Game 106

August 13, 1948 – Crowd Packs Comiskey to see Satchel Paige Pitch a Complete Game Shutout at Age 42

Satchel Paige is sometimes referred to as, “the greatest player ever excluded from Major League Baseball.” Paige dominated the Negro Leagues beginning in the late 1920s, through the 30s, and into the 1940s. Paige even played for a time for the Cleveland Cubs in 1931. It was the first time that he had played in a City with a white major league team. He later said , “I’d look over at the Cleveland Indians’ stadium [League Park]. All season long it burned me, playing there in the shadow of that stadium. It didn’t hurt my pitching, but it sure didn’t do me any good.”

In 1948, Bill Veeck gave Paige a tryout for the Indians. While Veeck is considered a P.T. Barnum like figure for his odd moves and promotions, his contributions to the integration of baseball are often forgotten. The innovative owner had signed Larry Doby as the first black player in the American League in 1947, and saw that Satchel still had something in the tank. 

Satchel Paige and Larry Doby

While there was some outcry that signing Paige was merely another publicity stunt, Bob Feller leaned into the controversy. “Maybe Mr. Veeck did want some publicity, but he wanted a pitcher, too,” he wrote. “There was only one guy around who could fill both orders. That was Ol’ Satch.”

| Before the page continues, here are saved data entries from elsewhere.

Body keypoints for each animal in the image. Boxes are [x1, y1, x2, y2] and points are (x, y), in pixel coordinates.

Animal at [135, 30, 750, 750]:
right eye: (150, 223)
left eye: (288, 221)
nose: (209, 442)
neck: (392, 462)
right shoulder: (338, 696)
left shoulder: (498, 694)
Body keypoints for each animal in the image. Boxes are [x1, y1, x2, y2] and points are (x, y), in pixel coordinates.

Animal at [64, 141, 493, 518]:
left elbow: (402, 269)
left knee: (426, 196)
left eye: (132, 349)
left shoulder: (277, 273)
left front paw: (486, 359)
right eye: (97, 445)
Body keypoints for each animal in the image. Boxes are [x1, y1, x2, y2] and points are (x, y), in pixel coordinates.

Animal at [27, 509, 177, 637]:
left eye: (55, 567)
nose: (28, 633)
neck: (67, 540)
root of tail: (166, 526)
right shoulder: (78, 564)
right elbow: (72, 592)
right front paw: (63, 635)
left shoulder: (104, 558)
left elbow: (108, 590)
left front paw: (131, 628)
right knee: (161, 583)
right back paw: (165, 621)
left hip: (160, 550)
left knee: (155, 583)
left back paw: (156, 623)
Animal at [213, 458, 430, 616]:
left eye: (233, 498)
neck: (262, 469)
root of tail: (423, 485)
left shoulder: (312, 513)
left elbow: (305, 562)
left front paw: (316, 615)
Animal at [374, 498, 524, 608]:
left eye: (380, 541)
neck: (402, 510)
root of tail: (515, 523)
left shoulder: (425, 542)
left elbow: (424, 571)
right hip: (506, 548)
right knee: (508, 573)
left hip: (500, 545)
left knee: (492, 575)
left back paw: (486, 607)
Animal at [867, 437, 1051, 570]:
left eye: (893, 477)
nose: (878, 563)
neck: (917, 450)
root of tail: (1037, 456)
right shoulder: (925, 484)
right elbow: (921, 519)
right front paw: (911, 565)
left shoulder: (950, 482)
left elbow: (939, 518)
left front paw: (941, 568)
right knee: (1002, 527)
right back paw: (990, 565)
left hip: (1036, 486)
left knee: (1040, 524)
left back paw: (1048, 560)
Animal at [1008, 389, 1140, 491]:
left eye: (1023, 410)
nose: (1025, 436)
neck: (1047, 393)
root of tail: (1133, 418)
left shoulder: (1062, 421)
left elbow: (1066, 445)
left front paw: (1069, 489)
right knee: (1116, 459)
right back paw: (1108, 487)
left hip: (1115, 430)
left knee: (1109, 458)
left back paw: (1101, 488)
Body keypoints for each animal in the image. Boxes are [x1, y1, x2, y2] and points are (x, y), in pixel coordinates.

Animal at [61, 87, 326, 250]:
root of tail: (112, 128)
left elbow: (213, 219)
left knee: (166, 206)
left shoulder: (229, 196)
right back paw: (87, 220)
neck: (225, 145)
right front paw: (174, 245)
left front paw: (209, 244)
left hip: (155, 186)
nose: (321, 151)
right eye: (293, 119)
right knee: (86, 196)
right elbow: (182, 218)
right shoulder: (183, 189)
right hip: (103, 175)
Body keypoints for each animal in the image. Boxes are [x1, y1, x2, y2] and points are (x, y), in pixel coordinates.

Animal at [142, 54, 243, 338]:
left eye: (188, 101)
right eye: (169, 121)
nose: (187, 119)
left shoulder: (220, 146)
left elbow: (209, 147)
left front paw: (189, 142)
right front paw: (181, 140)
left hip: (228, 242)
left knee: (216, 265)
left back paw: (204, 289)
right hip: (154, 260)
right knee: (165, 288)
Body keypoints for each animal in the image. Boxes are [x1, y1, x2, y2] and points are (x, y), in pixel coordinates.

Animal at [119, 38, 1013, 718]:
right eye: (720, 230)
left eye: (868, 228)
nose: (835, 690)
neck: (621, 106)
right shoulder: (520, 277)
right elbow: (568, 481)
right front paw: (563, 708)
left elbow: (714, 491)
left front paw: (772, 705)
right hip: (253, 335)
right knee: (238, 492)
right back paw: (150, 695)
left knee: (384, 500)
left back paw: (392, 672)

Paige earned his first MLB win–as a 42 year old rookie–on July 15th against the As. He won his first MLB start against the Browns on August 3rd. He had often drawn large crowds for Negro League games or barnstorming tours, but few expected the turnout in Chicago when the Indians went to visit the White Sox. 

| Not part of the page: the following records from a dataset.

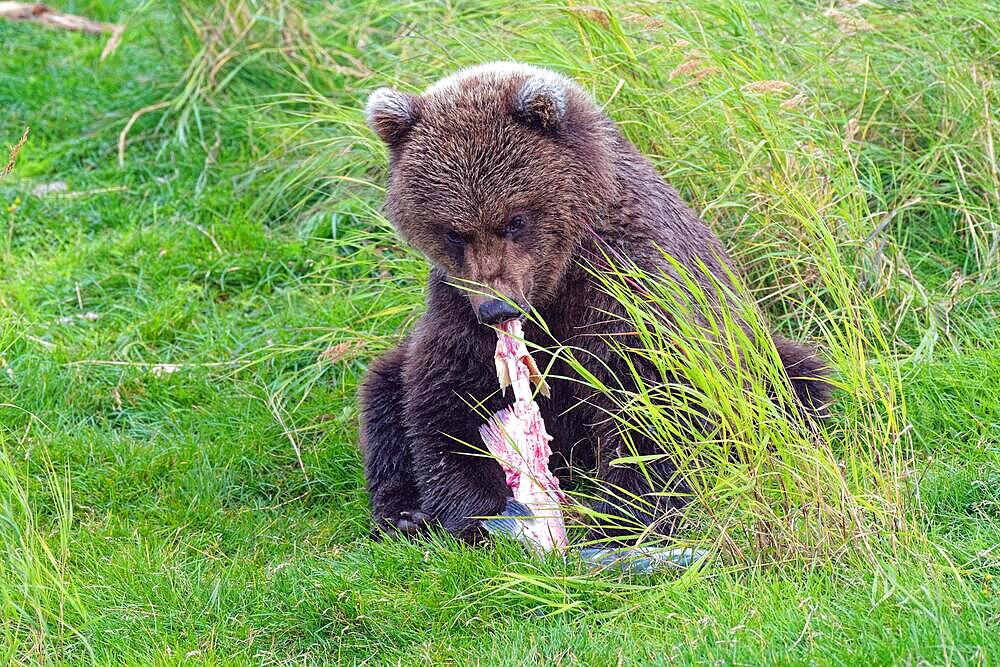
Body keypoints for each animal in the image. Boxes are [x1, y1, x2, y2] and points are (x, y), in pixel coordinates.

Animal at [360, 61, 828, 544]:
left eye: (515, 219)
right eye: (454, 231)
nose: (499, 309)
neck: (556, 279)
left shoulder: (629, 280)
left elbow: (647, 391)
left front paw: (627, 513)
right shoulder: (457, 302)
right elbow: (445, 395)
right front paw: (474, 509)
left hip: (753, 350)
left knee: (796, 382)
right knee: (384, 388)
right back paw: (404, 512)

When Paige was announced as the starter for the Friday night contest, all of the reserved seats were snapped up. It had been over a decade since Comiskey had sold out so early in advance of a White Sox game. Eventually, 51,013 would pack the South Side ballpark, including Heavyweight Champion Joe Louis. 

The Tribe scored first in the top of the fifth when Larry Doby tripled to lead off the inning and the tagged up on a long fly-out by Jim Hegan. They extended the lead to 2-0 in the eighth when Dale Mitchell drove home Ken Keltner. 

In the top of the ninth, the Indians scored three runs on two hits including an RBI single by Larry Doby. Doby then scored a run with Paige at the plate. He and Jim Hegan executed a double steal, and the Sox catcher committed an error allowing Doby to score making it a 5-0 ballgame. 

Stach pitched brilliantly, never facing more than four White Sox in an inning until the 9th. He was tested a bit in the final frame, when Luke Appling and Pat Seerey hit consecutive one-out singles. Satch recovered and retired the next two Sox to finish off the complete game shutout. 

Baseball Reference Box Score


Game 99

August 8, 1948 (Game 2) – Eddie Robinson Leads Comeback Win Over Yankees

The Indians, Yankees, and Athletics were in a race for the American League pennant all throughout the 1948 season. A chance to see the hated Yankees always brought crowds to Municipal Stadium, but August 1948 was on another level. The four-game weekend series (including a Sunday double-header) set a three-day attendance record of 188,081 through the gates. 

The Indians had prevailed in the first game of the doubleheader with an 8-6 win led by a two-home run game by first baseman Eddie Robinson. Robinson’s second homer of the game–a two run shot off of Joe Page–sealed the victory for the Tribe. 

In the second game, the Indians threw spot starter Steve Gromek against the Yankees rookie Bob Porterfield who was making his major league debut in front of 73,000+ at Municipal Stadium. 

Steve Gromek

In the top of the fourth, Larry Doby robbed Yankees first baseman George McQuinn of a home run when he raced to the wall and timed his jump perfectly to bring the ball back into play. 

With two outs in the bottom of the fifth, Eddie Robinson rocked his third home run of the day over the right field wall. It was only his thirteenth homer of the season, but he was certainly in a groove on this August afternoon. The solo shot put the Indians up 1-0.

Eddie Robinson

The Yankees answered with some of their own two-out magic in the top of the sixth. Billy Johnson singled to left. When Phil Rizzuto stroked a single down the right field line, Johnson hurried hard for third. Larry Doby fired the ball from right field to third base, but strock Johnson in the back. The ball ricocheted off Johnson and into the stands near third base. Doby was charged with a throwing error, despite the cross-diamond display of strength, and Johnson was given home plate to tie the game 1-1. 

Gromek allowed only four hits over his seven innings, and only the unearned run. In the bottom of the seventh, Indians second baseman Joe Gordon led off with a single. Johnny Bernardino moved Gordon over to second with a sacrifice bunt. Porterfield elected to intentionally walk the red-hot Eddie Robinson to pitch to Jim Hegan. Hegan knocked a single into center field that scored Gordon and put the Tribe up 2-1. 

Ed Klieman pitched two very strong innings of relief, facing only seven Yankee batters on the way to securing the Indians third victory of the weekend.